- For patients with septic shock, early norepinephrine during resuscitation resulted in better short-term shock control but no improvement in mortality as a secondary outcome.
- Larger trials are needed.
Why this matters
- Despite promising retrospective studies, few prospective data were previously available to support this intervention.
- Patients randomly assigned earlier than in 3 previous studies of early goal-directed therapy (ProCESS, ARISE, and ProMISe), according to authors.
- Median time from emergency department arrival to norepinephrine: 93 minutes.

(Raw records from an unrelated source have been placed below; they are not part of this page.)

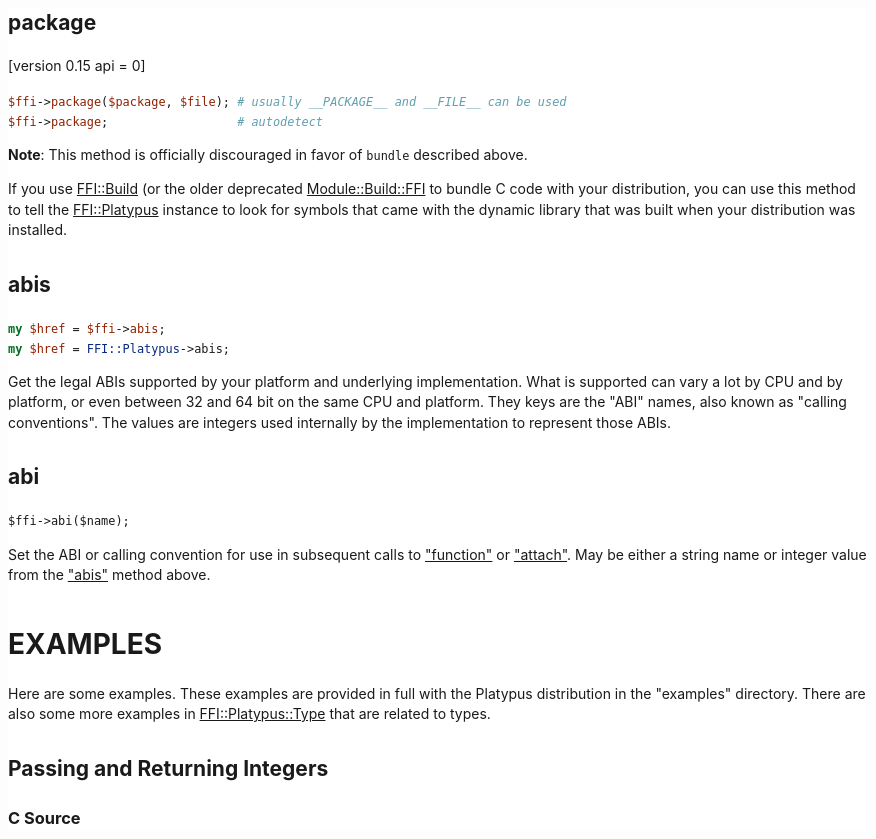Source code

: ## package

\[version 0.15 api = 0\]

```perl
$ffi->package($package, $file); # usually __PACKAGE__ and __FILE__ can be used
$ffi->package;                  # autodetect
```

**Note**: This method is officially discouraged in favor of `bundle`
described above.

If you use [FFI::Build](https://metacpan.org/pod/FFI::Build) (or the older deprecated [Module::Build::FFI](https://metacpan.org/pod/Module::Build::FFI)
to bundle C code with your distribution, you can use this method to tell
the [FFI::Platypus](https://metacpan.org/pod/FFI::Platypus) instance to look for symbols that came with the
dynamic library that was built when your distribution was installed.

## abis

```perl
my $href = $ffi->abis;
my $href = FFI::Platypus->abis;
```

Get the legal ABIs supported by your platform and underlying
implementation.  What is supported can vary a lot by CPU and by
platform, or even between 32 and 64 bit on the same CPU and platform.
They keys are the "ABI" names, also known as "calling conventions".  The
values are integers used internally by the implementation to represent
those ABIs.

## abi

```
$ffi->abi($name);
```

Set the ABI or calling convention for use in subsequent calls to
["function"](#function) or ["attach"](#attach).  May be either a string name or integer
value from the ["abis"](#abis) method above.

# EXAMPLES

Here are some examples.  These examples are provided in full with the
Platypus distribution in the "examples" directory.  There are also some
more examples in [FFI::Platypus::Type](https://metacpan.org/pod/FFI::Platypus::Type) that are related to types.

## Passing and Returning Integers

### C Source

- Norepinephrine vs standard treatment (95% CIs):
- Shock control: 76.1% vs 48.4%; OR, 3.4 (2.09-5.53); P<.001.>
- 28-day mortality: 15.5% vs 21.9%; relative risk, 0.79 (0.53-1.11); P=.15.
- No differences in respiratory failure requiring ventilator support, renal failure requiring renal replacement therapy, organ support-free days, or limb or intestinal ischemia.
- Single-center randomized controlled double-masked CENSER trial (n=310).
- Adults with sepsis and hypotension randomly assigned to early norepinephrine vs standard treatment (2012 Surviving Sepsis guidelines).
- Outcome: shock control at 6 hours.
- Funding: Siriraj Critical Care Research Funding (Bangkok, Thailand).
- Single-center trial.
- Fluid rates were not controlled.
- Primary outcome was not patient-centered.
- Many patients had to be managed on the ward, not the ICU.